Many women learn to be lovely from a young age, but Nicky Pellegrino is done with it.
I’ll let you in on a secret – I’m not lovely. This may not come as a huge shock to the woman down the street who failed to apologise for her house alarm blaring for half the night and keeping everyone awake, or the specialist vet who simultaneously patronised me while trying to bilk me for thousands of dollars, or the man in the grocery store who accused me of queue jumping then called me rude (I’ll show you rude, I thought).
In fact, I suspect my lack of loveliness has always been evident. On my high school report card, the very perceptive Miss Barlow inscribed the words “Nicky doesn’t suffer fools gladly”, and I have definitely got less lovely since then. In midlife, the loveliness has leached from my system – along with the oestrogen.
Don’t get me wrong – I’m not going about the world being randomly unkind and unpleasant. In general, I try to treat other people with respect and consideration. But in the process of growing older and wiser, I’ve realised that loveliness is not appropriate for every occasion. And it turns out I’m not the only one. Not being lovely is an actual thing.
In the final debate of the 2016 US presidential election, Donald Trump leaned into the microphone as Hillary Clinton spoke about social security and called his opponent “such a nasty woman”. The phrase inspired a movement: it became a hashtag, an international rallying call for feminists. You can even buy a Nasty Woman T-shirt – celebrities like Katy Perry and Julia Louis-Dreyfus have been seen sporting them.
Trump (yes, him again, sorry) tried the same sort of put-down with US Vice President Kamala Harris – he called her “totally unlikeable”. Well if you are unlikeable because you fight for what you believe in and you smash glass ceilings and don’t ever let yourself be bullied, then sign me right up.
In my opinion, loveliness is holding back too many women. They don’t push hard enough for jobs they have the skills to do. They say no when they ought to say yes – and yes when they ought to say no. They are taken advantage of.
Nasty women, on the other hand, are confident and self-empowered – they stand up for themselves.

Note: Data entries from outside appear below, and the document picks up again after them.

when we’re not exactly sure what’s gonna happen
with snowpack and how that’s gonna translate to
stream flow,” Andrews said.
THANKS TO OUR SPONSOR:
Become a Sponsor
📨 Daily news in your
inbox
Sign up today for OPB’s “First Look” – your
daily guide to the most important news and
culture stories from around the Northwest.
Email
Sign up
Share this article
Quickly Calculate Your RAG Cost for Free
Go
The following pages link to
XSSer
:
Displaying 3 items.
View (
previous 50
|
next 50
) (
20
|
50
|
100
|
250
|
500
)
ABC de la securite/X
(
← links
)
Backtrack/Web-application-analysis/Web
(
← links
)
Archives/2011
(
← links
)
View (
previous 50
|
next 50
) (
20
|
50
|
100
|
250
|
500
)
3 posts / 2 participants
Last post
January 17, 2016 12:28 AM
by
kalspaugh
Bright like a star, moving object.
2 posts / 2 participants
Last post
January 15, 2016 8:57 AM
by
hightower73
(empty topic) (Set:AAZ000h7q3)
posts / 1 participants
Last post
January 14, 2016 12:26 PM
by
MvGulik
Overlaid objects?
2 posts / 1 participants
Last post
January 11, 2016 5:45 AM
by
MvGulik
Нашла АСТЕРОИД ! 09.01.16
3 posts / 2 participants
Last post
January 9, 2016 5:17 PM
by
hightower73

Of course women who aren’t constrained by loveliness, who speak out boldly, can find themselves getting punished for it. Look at microbiologist and ace science communicator Siouxsie Wiles and all the harassment she has suffered in the past year, purely for taking a place in the public eye and sharing her knowledge during the pandemic – one abuser called her a “pink-haired fatso”.
Then there are the statistics. A shocking 24% of New Zealand women report having experienced sexual assault in their lifetime, compared to 6% of men. One in three Kiwi women experience violence from a partner – one in three! I’d like to get them all a Nasty Woman T-shirt.
“I was raised in a very old-fashioned Ireland, where women were reared to be lovely,” award- winning writer Anne Enright said in an interview. Anne, it seems, isn’t terribly interested in being lovely. She is too busy being sparky, spiky, brilliant, challenging, thoughtful and clever.
Mostly I keep a lid on my “unloveliness”. I go about my everyday life playing nicely, but still it’s there, bubbling under, ready to spurt out like a lahar if I’m provoked. There are times when you have to speak your mind, times when it’s important.
I go about my everyday life playing nicely, but still it’s there, bubbling under, ready to spurt out like a lahar if I’m provoked
Actually, there are times when you don’t have to speak at all. Recently I’ve acquired what I refer to as “the menopausal glare” – a withering look that says more than words ever can, and could stop a man at 20 paces. I’ve actually seen someone do this. Years ago, I was being harassed by this really drunk guy at a party and I sought refuge with an older woman who unleashed “the glare” and sent him packing. Now I have the power, I intend to make the most of it.
Loveliness is overrated. Well, it is when it leads to us putting up with things when we shouldn’t. To being downtrodden, abused or overlooked. Or even prey to persistent, vodka-breathed creeps at parties.
I admire women who dare to be unlovely. Once I was doing a phone interview with an extremely famous Hollywood star. I asked her an intrusive and, frankly, un-feminist question and she responded with, “F*** off, women like you make me sick”, before hanging up. After I’d got over being flabbergasted, I was lost in admiration. The extremely famous Hollywood star didn’t care whether I liked her, not one jot, because she didn’t like me.
So, I’m kind to animals, nice to small children, polite to strangers, loyal to my friends and family, fair with colleagues. But no, I’m not lovely.